Question

An average human being has about 5.0 \(\mathrm{L}\) of blood in his or her body. If an average person were to eat 32.0 \(\mathrm{g}\) of sugar (sucrose, \(\mathrm{C}_{12} \mathrm{H}_{22} \mathrm{O}_{11}, 342.30 \mathrm{g} / \mathrm{mol}\) ), and all that sugar were dissolved into the bloodstream, how would the molarity of the blood sugar change?

Short answer

The molarity of the blood sugar would change by 0.0187 mol/L after the person eats 32.0 g of sugar.

Step-by-step solution

Convert grams of sugar to moles

To convert grams of sugar to moles, we need to use the molar mass given in the exercise \(\mathrm{C}_{12} \mathrm{H}_{22} \mathrm{O}_{11}, 342.30 \mathrm{g} / \mathrm{mol}\). We have 32.0 g of sugar, so we can use the conversion factor: Moles of sugar = \(\frac{32.0 \,\mathrm{g}}{342.30\, \mathrm{g/mol}}\)

Calculate the volume of blood in liters

Given that an average human being has 5.0 L of blood, we can use this value as the volume in our molarity calculation. Volume of blood = 5.0 L

Calculate the molarity using moles and volume

To find the molarity, we will divide the moles of sugar by the volume of blood in liters.
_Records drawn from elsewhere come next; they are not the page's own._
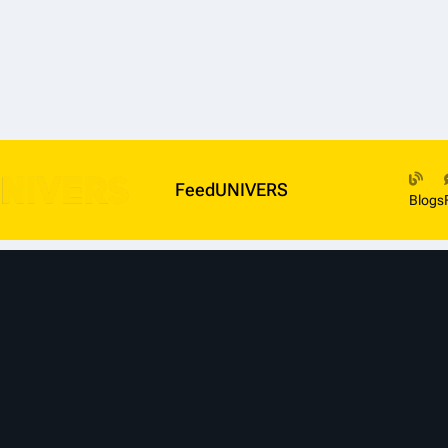
FeedUNIVERS
Blogs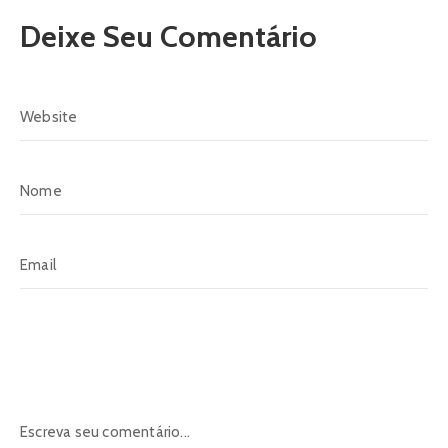
Deixe Seu Comentário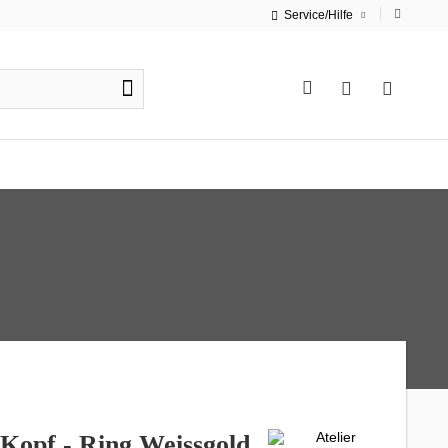
Service/Hilfe
 Kopf - Ring Weissgold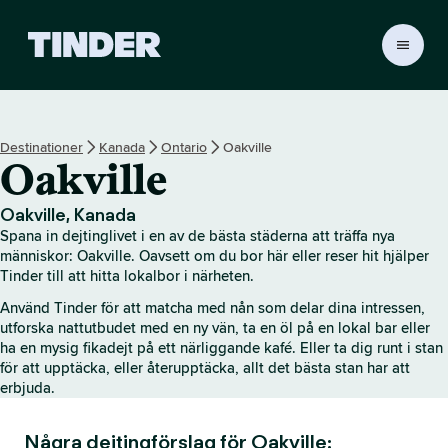
T
i
n
d
e
Destinationer
Kanada
Ontario
Oakville
r
Oakville
s
s
t
Oakville, Kanada
a
Spana in dejtinglivet i en av de bästa städerna att träffa nya
r
människor: Oakville. Oavsett om du bor här eller reser hit hjälper
t
Tinder till att hitta lokalbor i närheten.
s
Använd Tinder för att matcha med nån som delar dina intressen,
i
utforska nattutbudet med en ny vän, ta en öl på en lokal bar eller
d
ha en mysig fikadejt på ett närliggande kafé. Eller ta dig runt i stan
a
för att upptäcka, eller återupptäcka, allt det bästa stan har att
erbjuda.
Några dejtingförslag för Oakville: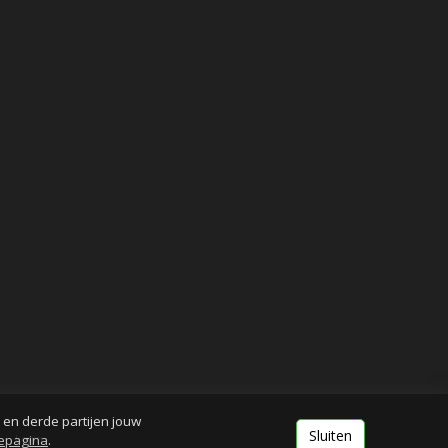
j en derde partijen jouw
Sluiten
iepagina
.
Login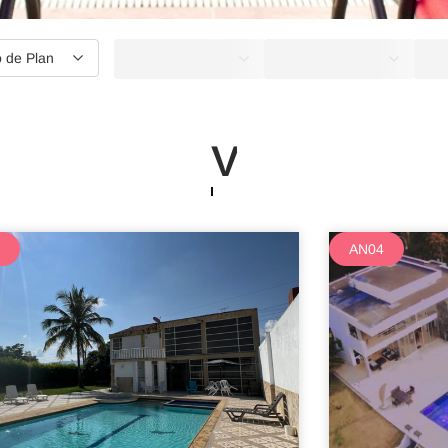
o de Plan
 en familia o en plan d
2
AN04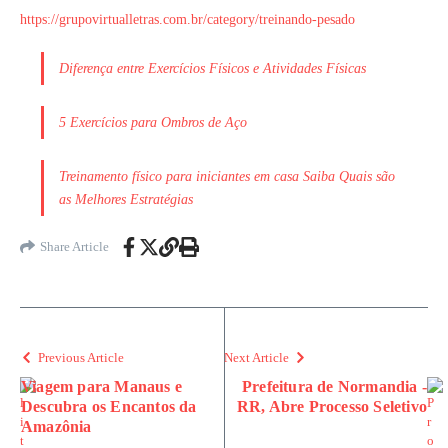
https://grupovirtualletras.com.br/category/treinando-pesado
Diferença entre Exercícios Físicos e Atividades Físicas
5 Exercícios para Ombros de Aço
Treinamento físico para iniciantes em casa Saiba Quais são
as Melhores Estratégias
Share Article
Previous Article
Next Article
Viagem para Manaus e
Prefeitura de Normandia -
Descubra os Encantos da
RR, Abre Processo Seletivo
Amazônia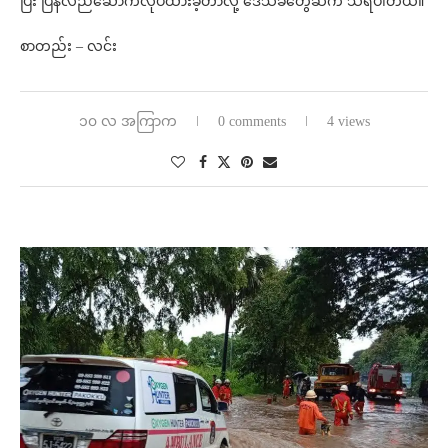
ပြီး ပြန်လည်ဆောက်လုပ်ထားခဲ့တာလို့ ဒေသခံတွေဆီက သိရပါတယ်။
စာတည်း – လင်း
၁၀ လ အကြာက
0 comments
4 views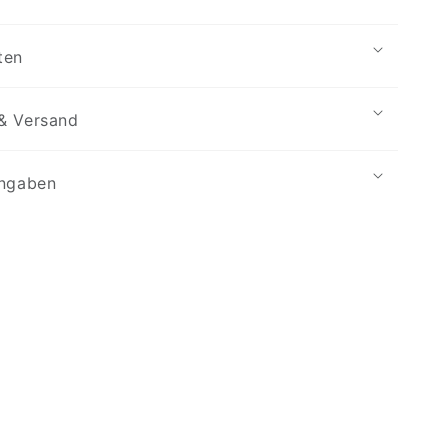
ten
& Versand
angaben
Molarity = \(\frac{\text{moles of sugar}}{\text{Volume of blood in L}}\) Plugging in the values: Molarity = \(\frac{\frac{32.0 \,\mathrm{g}}{342.30\, \mathrm{g/mol}}}{5.0\,\mathrm{L}} = 0.0187\, \mathrm{mol/L}\) Hence, the molarity of the blood sugar would change by 0.0187 mol/L after the person eats 32.0 g of sugar.

Key concepts

Blood Sugar Concentration

Blood sugar concentration refers to the amount of sugar present in the bloodstream. It's usually measured in moles per liter (mol/L) or milligrams per deciliter (mg/dL).
Understanding how sugar concentration changes in the blood is crucial for managing health conditions like diabetes, where blood sugar levels can become a serious concern.
In this context, blood sugar concentration is altered when an external dose of sugar, such as from food intake, dissolves in the bloodstream. Upon consuming sugar, it gets absorbed into the blood and thus increases the overall concentration.
Calculating this concentration helps in determining the precise effect dietary intake of sugar has on your body, which can be vital for dietary planning and health management.
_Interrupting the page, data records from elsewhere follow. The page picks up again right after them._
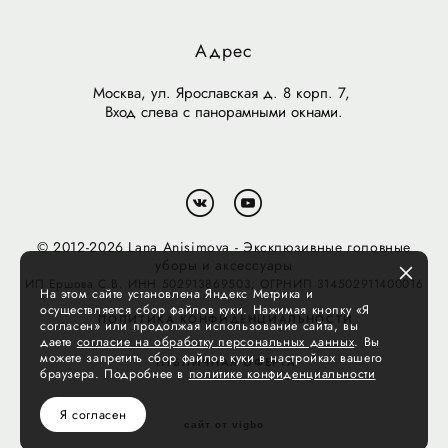
Адрес
Москва, ул. Ярославская д. 8 корп. 7,
Вход слева с панорамными окнами.
© 2012-2026 Lana Anisimova - Эксклюзивные головные
уборы и аксессуары
ИП Ершова С.В. ИНН 502913869503; ОГРНИП 314502911400016
На этом сайте установлена Яндекс Метрика и
осуществляется сбор файлов куки. Нажимая кнопку «Я
ПОЛИТИКА КОНФИДЕНЦИАЛЬНОСТИ
согласен» или продолжая использование сайта, вы
даете
согласие на обработку персональных данных
. Вы
можете запретить сбор файлов куки в настройках вашего
ПУБЛИЧНАЯ ОФЕРТА
браузера. Подробнее в
политике конфиденциальности
Я согласен
сайт от vigbo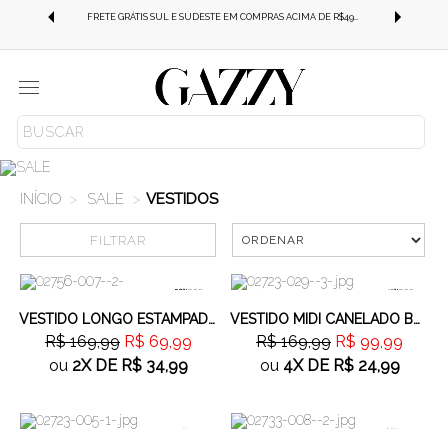
-SE
FRETE GRÁTIS SUL E SUDESTE EM COMPRAS ACIMA DE R$499,99!
Menu
SALE
VESTIDOS
FILTRAR
Marca
58%
OFF
41%
OFF
Cor
VESTIDO LONGO ESTAMPADO AMARELO
VESTIDO MIDI CANELADO BORDÔ
R$ 169,99
R$ 69,99
R$ 169,99
R$ 99,99
Tamanho
ou
2X
DE
R$ 34,99
ou
4X
DE
R$ 24,99
Faixa de preço
41%
OFF
66%
OFF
Molecular Weight Calculation

Molecular weight, also known as molar mass, is a crucial factor in converting a substance's mass to its corresponding amount in moles. It is the sum of the atomic weights of all atoms in a molecule.
For the sugar in this exercise, which is sucrose (C\(_{12}\)H\(_{22}\)O\(_{11}\)), the molecular weight is provided as 342.30 g/mol.
This value is obtained by adding up the atomic weights of 12 carbon atoms, 22 hydrogen atoms, and 11 oxygen atoms, as per the molecular formula:
\[ \text{Molecular Weight} = (12 \times 12.01) + (22 \times 1.01) + (11 \times 16.00) = 342.30 \, \text{g/mol} \]
By knowing the molar mass of a compound, you can convert grams into moles and vice versa, enabling further calculations involving the substance's quantity in different reactions or solutions.

Moles Conversion

The process of moles conversion involves translating between the mass of a substance and its quantity in moles.
This is necessary since many chemical equations operate in terms of moles rather than grams. This conversion employs the molecular weight as a conversion factor.
In the current scenario, we have 32.0 grams of sucrose, and we need to determine how many moles this represents. The conversion is executed using the formula:
\[ \text{Moles of sugar} = \frac{32.0 \, \text{g}}{342.30 \, \text{g/mol}} \]
This results in approximately 0.0935 moles of sucrose. Understanding moles conversion is fundamental to accurately measuring and predicting the outcomes of chemical reactions in the bloodstream and beyond.